TN 16 (03-18)
DI 23022.973 Nonketotic Hyperglycinemia
COMPASSIONATE ALLOWANCE INFORMATION
Glycine Encephalopathy; Hyperglycinemia Nonketotic; Isolated Nonketotic Hyperglycinemia
Nonketotic Hyperglycinemia (NKH) is a genetic disorder characterized by abnormally high levels of glycine, an amino acid that is one of the “building blocks” of proteins. Glycine also acts as a neurotransmitter, which is a chemical messenger that transmits signals in the brain. NKH is caused by mutations in the AMT and GLDC genes, resulting in shortages of an enzyme that normally breaks down glycine in the body. This enzyme deficiency allows excess glycine to build up in tissues and organs, particularly the brain. There are several forms of NKH, which are distinguished by age of onset and severity of symptoms. All forms of NKH present with neurological symptoms, including developmental delay and cognitive impairments, hypotonia (weak muscle tone), seizures, and brain malformations.
DIAGNOSTIC TESTING, PHYSICAL FINDINGS, AND ICD-9-CM CODING
Diagnostic testing: A diagnosis of NKH is confirmed by enzyme or DNA analysis; laboratory findings of elevated plasma, urine and CSF (cerebral spinal fluid) glycine concentrations.
Physical findings: Individuals with NKH have seizures, movement disorders (ataxia), spastic diplegia (spasticity in the muscles of the legs, hips, and pelvis), and optic atrophy (damage to the optic nerves causing progressive vision loss and problems with color vision); developmental delays and intellectual disability.
ONSET AND PROGRESSION
Symptoms of NKH are present at birth with infants showing progressive lack of energy; feeding difficulties; weak muscle tone; abnormal jerking movements; and life threatening problems with breathing.
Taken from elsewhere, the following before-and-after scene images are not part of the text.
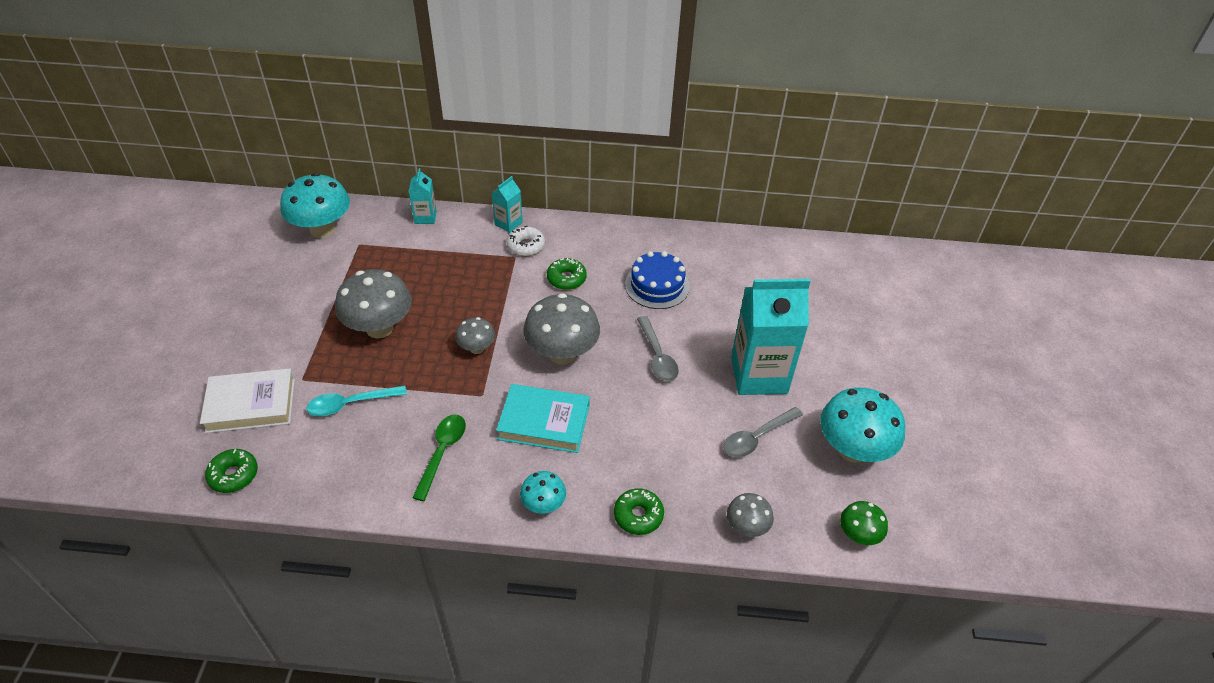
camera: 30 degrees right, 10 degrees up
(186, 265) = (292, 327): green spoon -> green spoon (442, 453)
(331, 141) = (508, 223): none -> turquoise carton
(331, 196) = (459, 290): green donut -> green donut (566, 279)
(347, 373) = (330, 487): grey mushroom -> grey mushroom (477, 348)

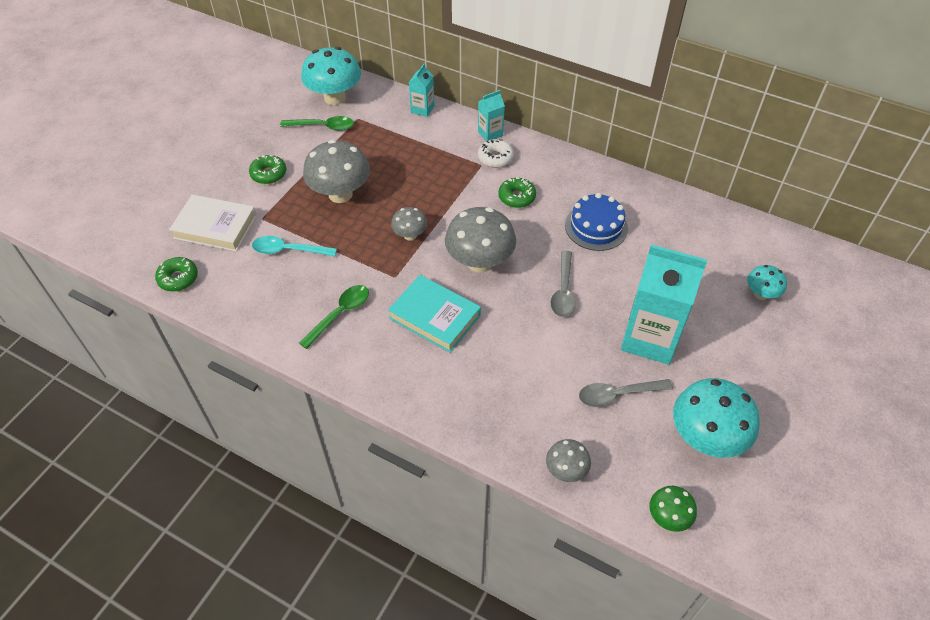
camera: 25 degrees right, 5 degrees up
(324, 263) = (323, 126): none -> green spoon
(543, 505) = (400, 386): turquoise mushroom -> turquoise mushroom (761, 294)
(638, 515) = (474, 425): green donut -> green donut (268, 174)

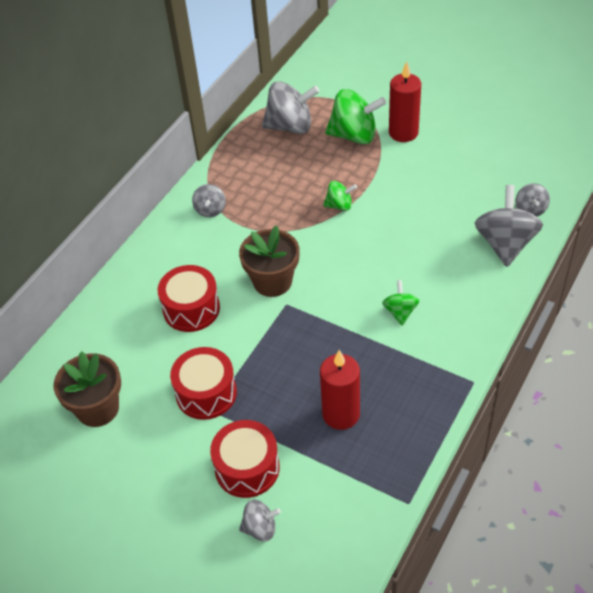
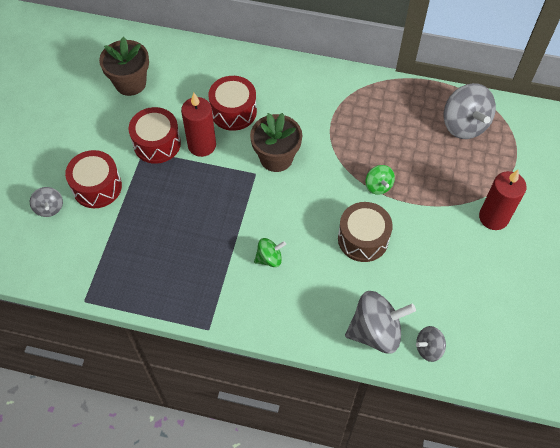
camera: 70 degrees right, 10 degrees up
(210, 210) = (341, 94): grey spinning top -> none
(341, 414) = (156, 237): red candle -> red candle (202, 145)
(354, 135) = (473, 177): green spinning top -> none
(398, 231) = (363, 239): none -> brown drum

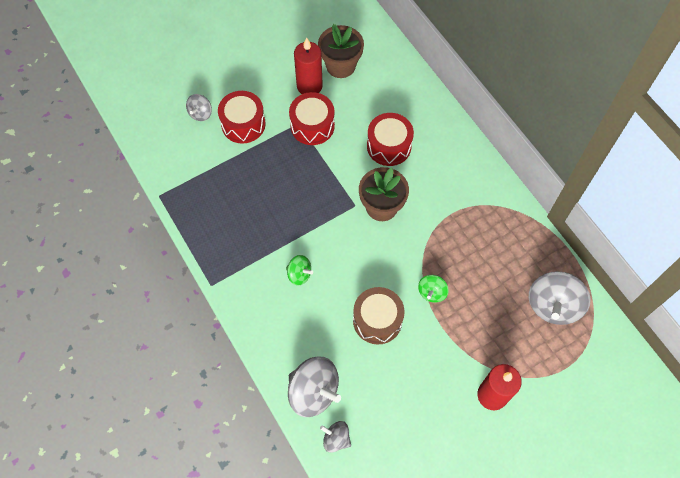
camera: 45 degrees right, 5 degrees up
(202, 145) = (340, 153): red candle -> red candle (309, 86)

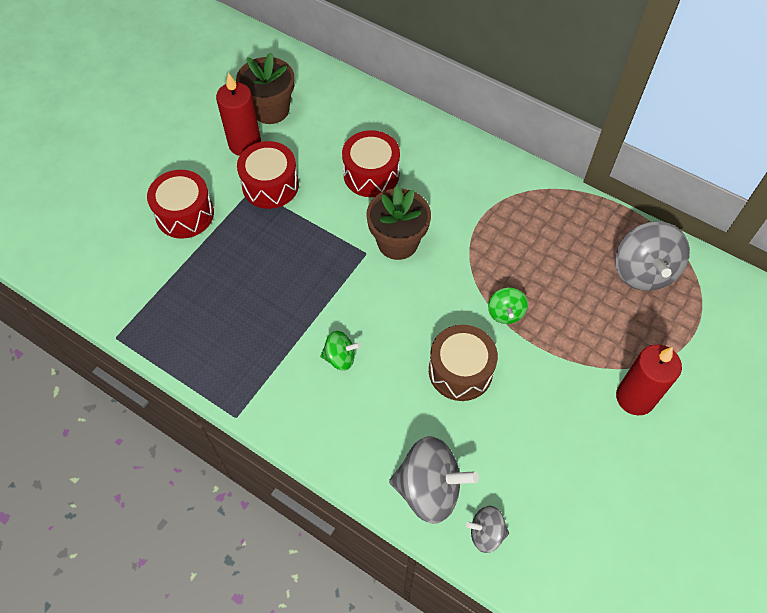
camera: 25 degrees left, 5 degrees down
(200, 113) = (125, 222): grey spinning top -> none

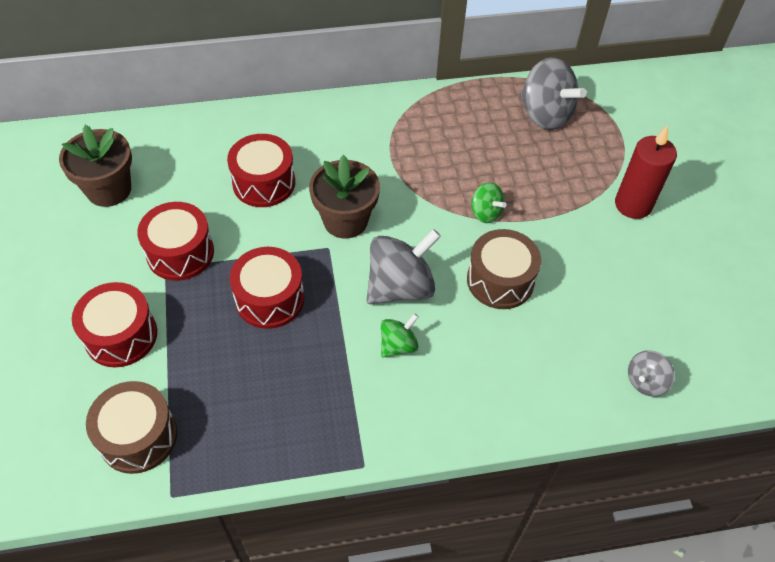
camera: 45 degrees left, 5 degrees down
(133, 286) = (138, 436): none -> brown drum
(245, 144) = (115, 235): red candle -> none
(292, 259) = (270, 299): none -> red drum
(429, 489) = (574, 386): grey spinning top -> grey spinning top (400, 287)

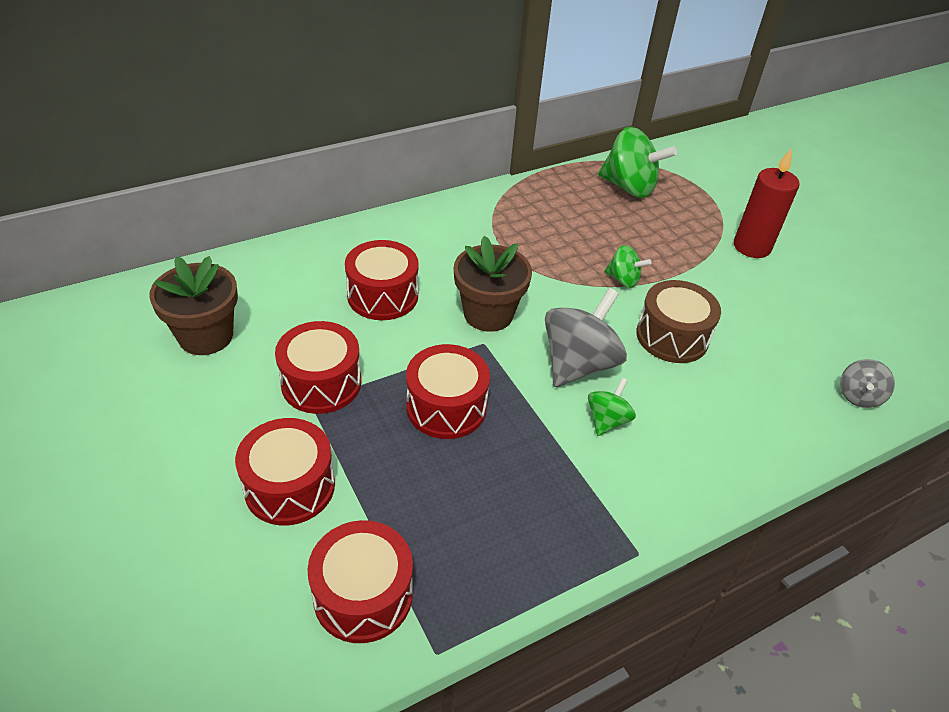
camera: 20 degrees left, 10 degrees down
(138, 436) = (363, 595): brown drum -> red drum
(545, 115) = (629, 187): grey spinning top -> green spinning top

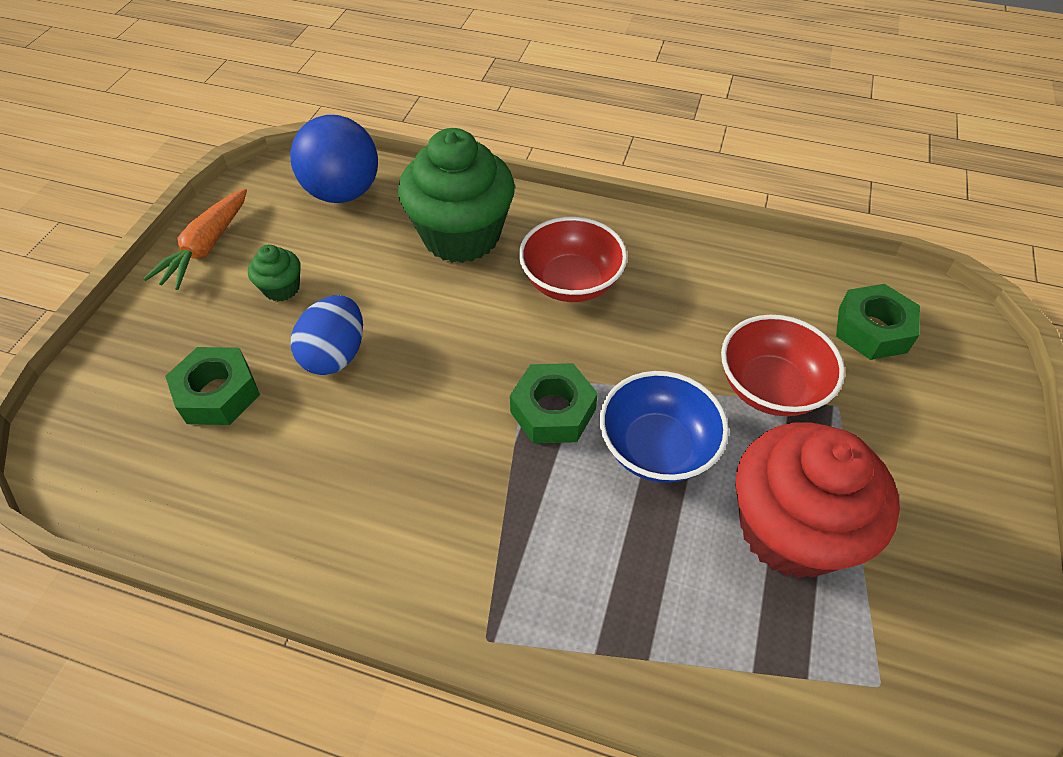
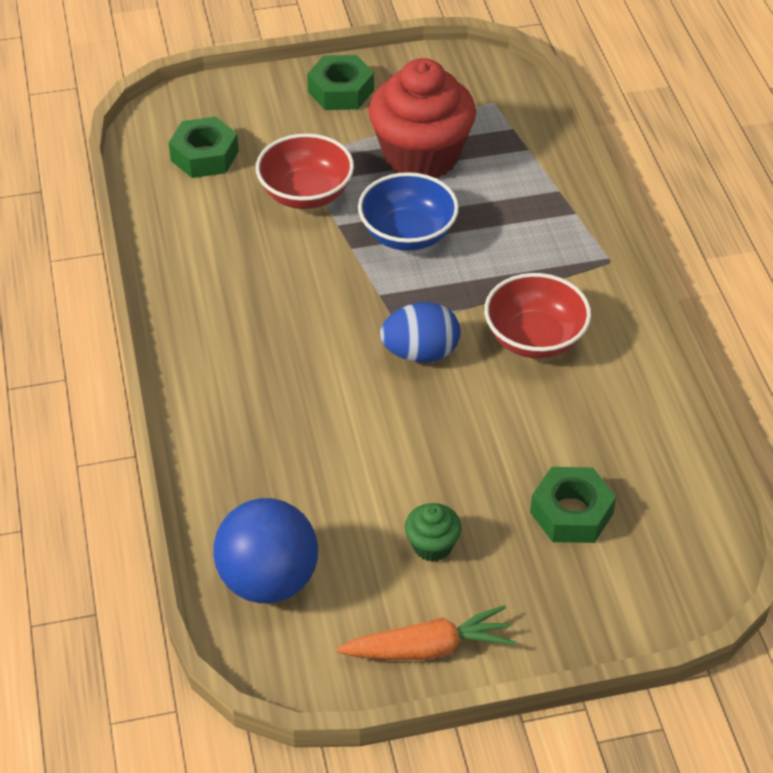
camera: 120 degrees left, 5 degrees down
(335, 355) = (472, 458): blue egg -> blue egg (420, 353)
(461, 236) = (267, 446): green cupcake -> none
(553, 411) = (420, 299): green nut -> green nut (341, 91)
(571, 282) = (275, 342): red bowl -> red bowl (535, 338)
Most children who survive these early signs and symptoms develop profound intellectual disabilities and hard to treat seizures. Mortality is associated with intractable seizures.
Treatment of NKH is symptom specific. During the first two years of life, treatment sodium benzoate to reduce plasma concentration of glycine. Other treatment consisting of antiepileptic drugs for seizures; gastrostomy tube for feeding problems and gastroesophageal reflux; and physical and occupational therapies to improve activities of daily living.
SUGGESTED PROGRAMMATIC ASSESSMENT*
Suggested MER for evaluation:
Clinical history and examination that describes the diagnostic features and physical findings.
Abnormally elevated levels of glycine in the blood and CSF; and molecular genetic testing for mutations in the AMT and GLDC genes.
Suggested Listings for Evaluation:
11.02, 11.17, or 12.02
111.02, 111.17, or 112.02
* Adjudicators may, at their discretion, use the Medical Evidence of Record or Listings suggested to evaluate the claim. However, the decision to allow or deny the claim rests with the adjudicator.